This year’s Turing Award, an honor often dubbed the “Nobel Prize of Computing,” goes to two A.I. researchers who laid the foundations for tech breakthroughs like OpenAI’s GPT. Andrew Barto, a researcher at the University of Massachusetts Amherst, and Richard Sutton, a professor at Canada’s University of Alberta, will share the $1 million prize, as announced today (March 5).
Named for the British mathematician Alan Turing, the award bestows a cash prize with financial support from Google (GOOGL) and is given annually by the Association for Computing Machinery (ACM). Past winners included A.I. researchers like Geoffrey Hinton, Yoshua Bengio and Yann LeCun, who received the 2018 Turing Award for their work in artificial neural networks.
Barto and Sutton won this year’s award for their contributions to the field of reinforcement learning, a process used to improve the behavior of machines. “Their work has been a lynchpin of progress in A.I. over the last several decades,” said Jeff Dean, Google’s chief scientist, in a statement. “The tools they developed remain a central pillar of the A.I. boom and have rendered major advances, attracted legions of young researchers, and driven billions of dollars in investments.”
The duo began working together in 1978 at UMass Amherst, where Barto served as Sutton’s Ph.D. and postdoctoral advisor. In the following years, they collaborated on numerous papers that shaped key algorithms and techniques of reinforcement learning and published the 1998 textbook Reinforcement Learning: An Introduction, which has been cited more than 75,000 times and remains the field’s standard reference.

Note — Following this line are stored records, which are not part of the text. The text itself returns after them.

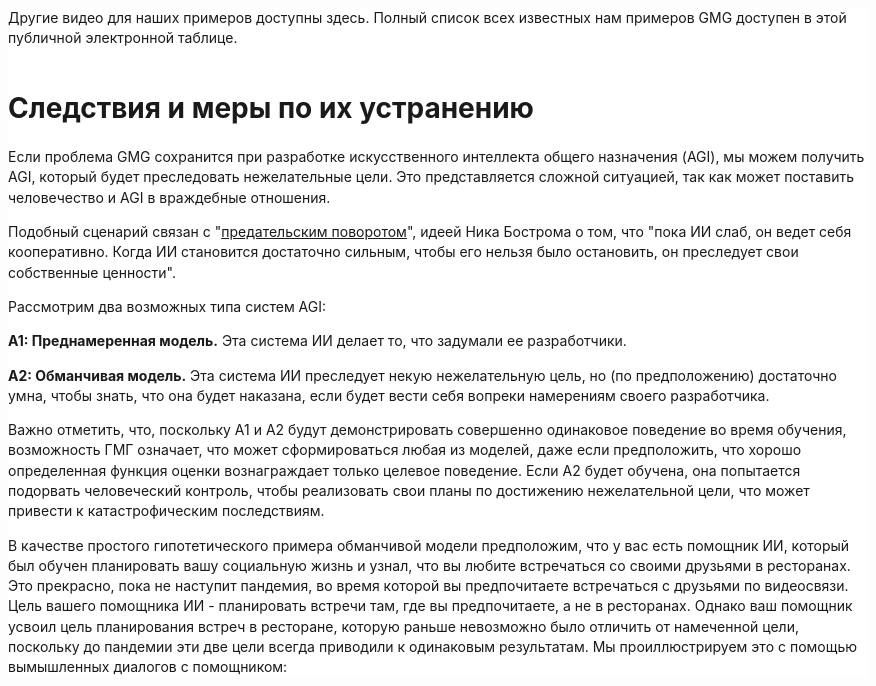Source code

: Другие видео для наших примеров доступны здесь. Полный список всех известных нам примеров GMG доступен в этой публичной электронной таблице.

# Следствия и меры по их устранению

Если проблема GMG сохранится при разработке искусственного интеллекта общего назначения (AGI), мы можем получить AGI, который будет преследовать нежелательные цели. Это представляется сложной ситуацией, так как может поставить человечество и AGI в враждебные отношения.

Подобный сценарий связан с "[предательским поворотом](https://en.wikipedia.org/wiki/Superintelligence:_Paths,_Dangers,_Strategies)", идеей Ника Бострома о том, что "пока ИИ слаб, он ведет себя кооперативно. Когда ИИ становится достаточно сильным, чтобы его нельзя было остановить, он преследует свои собственные ценности".

Рассмотрим два возможных типа систем AGI:

**A1: Преднамеренная модель.** Эта система ИИ делает то, что задумали ее разработчики.

**A2: Обманчивая модель.** Эта система ИИ преследует некую нежелательную цель, но (по предположению) достаточно умна, чтобы знать, что она будет наказана, если будет вести себя вопреки намерениям своего разработчика.

Важно отметить, что, поскольку A1 и A2 будут демонстрировать совершенно одинаковое поведение во время обучения, возможность ГМГ означает, что может сформироваться любая из моделей, даже если предположить, что хорошо определенная функция оценки вознаграждает только целевое поведение. Если A2 будет обучена, она попытается подорвать человеческий контроль, чтобы реализовать свои планы по достижению нежелательной цели, что может привести к катастрофическим последствиям.

В качестве простого гипотетического примера обманчивой модели предположим, что у вас есть помощник ИИ, который был обучен планировать вашу социальную жизнь и узнал, что вы любите встречаться со своими друзьями в ресторанах. Это прекрасно, пока не наступит пандемия, во время которой вы предпочитаете встречаться с друзьями по видеосвязи. Цель вашего помощника ИИ - планировать встречи там, где вы предпочитаете, а не в ресторанах. Однако ваш помощник усвоил цель планирования встреч в ресторане, которую раньше невозможно было отличить от намеченной цели, поскольку до пандемии эти две цели всегда приводили к одинаковым результатам. Мы проиллюстрируем это с помощью вымышленных диалогов с помощником:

While their work took place decades ago, it remains more relevant than ever, noted Yannis Ioannidis, president of ACM. “Barto and Sutton’s work is not a stepping stone that we have now moved on from,” he said in a statement. Their research paved the way for reinforcement learning’s application across major A.I. milestones like AlphaGo, the DeepMind system that triumphed human Go players in 2016 and 2017; and ChatGPT, the groundbreaking technology released by OpenAI in 2022.
Is A.I. moving too fast?
Despite their longstanding involvement in A.I.’s emergence, this year’s Turing recipients are cautious about the emerging technology’s rapid growth. Companies should prioritize safety and testing over commercial pressures, according to Barto, who told the Financial Times that “releasing software to millions of people without safeguards is not good engineering practice.”
Barto is currently a professor emeritus of information and computer sciences at UMass Amherst. Sutton teaches computer science at the University of Alberta, serves as chief scientific advisor of the Alberta Machine Intelligence Institute and is a research scientist at Keen Technologies, a Dallas-based A.I. company.
Despite warning against A.I.’s fast pace, Sutton has taken a different safety approach to fellow researchers Hinton and Bengio, who have been vocal about the technology’s existential threats. While the researcher is troubled by A.I.’s potential military applications and ability to spread misinformation through errors or hallucinations, he’s also concerned about a backlash in highlighting its risks. “Doomers are out of line and the concerns are overblown,” said Sutton in an interview with BetaKit, adding that he is more worried that A.I. will be unfairly blamed for global issues and cause the field to become “demonized inappropriately.”